◆ Study text
Minister of Environment Affairs
- President: Bashar al-Assad

Personal details
- Born: 1962 (age 63–64) Aleppo, Syria
- Alma mater: University of Aleppo (PhD)

= Nazira Farah Sarkis =

Syrian politician

Nazira Farah Sarkis is a Syrian politician and the State Minister for Environment Affairs of Syria. She is an ethnic Armenian.

==Early life==
Nazira Farah Sarkis was born in 1962 in Aleppo, Syria. She completed her Bachelor of Arts in chemical sciences and Master's degree in analytical chemistry. She also has a diploma in analytical chemistry. He finished her PhD from University of Aleppo in chemical sciences.

◆ Items drawn from a dataset
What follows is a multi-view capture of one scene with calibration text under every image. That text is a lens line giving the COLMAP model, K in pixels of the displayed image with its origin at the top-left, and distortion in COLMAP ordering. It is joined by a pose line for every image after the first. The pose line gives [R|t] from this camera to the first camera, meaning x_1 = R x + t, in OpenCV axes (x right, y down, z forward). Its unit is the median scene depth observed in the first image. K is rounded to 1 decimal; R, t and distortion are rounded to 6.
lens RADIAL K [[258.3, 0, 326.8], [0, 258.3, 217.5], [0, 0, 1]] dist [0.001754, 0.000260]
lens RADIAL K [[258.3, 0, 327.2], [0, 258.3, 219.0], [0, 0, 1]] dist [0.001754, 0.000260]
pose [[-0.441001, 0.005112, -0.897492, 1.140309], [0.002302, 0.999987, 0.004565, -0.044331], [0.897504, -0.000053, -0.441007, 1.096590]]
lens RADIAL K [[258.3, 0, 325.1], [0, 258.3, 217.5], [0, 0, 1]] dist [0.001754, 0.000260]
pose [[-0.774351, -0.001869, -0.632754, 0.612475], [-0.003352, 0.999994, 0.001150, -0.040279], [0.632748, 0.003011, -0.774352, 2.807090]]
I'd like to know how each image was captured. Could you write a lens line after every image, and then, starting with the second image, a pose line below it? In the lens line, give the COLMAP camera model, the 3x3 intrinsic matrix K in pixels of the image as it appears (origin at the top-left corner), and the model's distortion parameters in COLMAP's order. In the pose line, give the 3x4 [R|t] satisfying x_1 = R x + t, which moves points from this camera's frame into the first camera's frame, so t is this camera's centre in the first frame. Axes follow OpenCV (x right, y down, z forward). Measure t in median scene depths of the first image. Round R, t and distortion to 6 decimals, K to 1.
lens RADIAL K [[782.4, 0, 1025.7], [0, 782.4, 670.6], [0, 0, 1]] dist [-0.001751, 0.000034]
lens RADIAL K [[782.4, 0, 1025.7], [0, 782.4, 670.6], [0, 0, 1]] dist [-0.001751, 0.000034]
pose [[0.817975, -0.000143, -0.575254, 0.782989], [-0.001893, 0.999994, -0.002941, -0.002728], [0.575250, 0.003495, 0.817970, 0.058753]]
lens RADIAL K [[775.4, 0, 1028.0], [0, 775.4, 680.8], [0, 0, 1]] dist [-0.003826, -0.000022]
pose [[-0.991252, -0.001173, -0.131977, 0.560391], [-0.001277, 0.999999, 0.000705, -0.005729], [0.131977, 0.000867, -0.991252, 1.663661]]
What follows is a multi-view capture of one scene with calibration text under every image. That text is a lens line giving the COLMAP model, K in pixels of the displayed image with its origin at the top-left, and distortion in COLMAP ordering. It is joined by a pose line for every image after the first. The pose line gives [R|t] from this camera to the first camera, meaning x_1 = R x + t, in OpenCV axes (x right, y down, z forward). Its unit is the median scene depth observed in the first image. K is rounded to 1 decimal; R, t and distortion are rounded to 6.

◆ Study questions
- A) In the biography of Nazira Farah Sarkis, what is her ethnic background?
- B) Pick up the biography of Nazira Farah Sarkis from the point where it ends, and continue it.
The material has no connection to the biography of Nazira Farah Sarkis.

◆ Answers to the exercise
- A) She is an ethnic Armenian.

- B)
==Career==
Nazira Farah Sarkis worked in the Pharmacy College at University of Aleppo where she was the head of the teachers' union. She was the head of the Analytical Chemistry Department at University of Aleppo. She was appointed the Minister of Environment Affairs on 23 June 2012 by President Bashar al-Assad. She has been added to the Specially Designated Nationals by the Office of Foreign Assets Control of the United States along with other Syrian government officials. On 11 May 2015 she organized an event in celebration of World Migratory Birds Day in collaboration with the Syrian Society for the Conservation of Wildlife in the National Museum Hall in Damascus, Syria.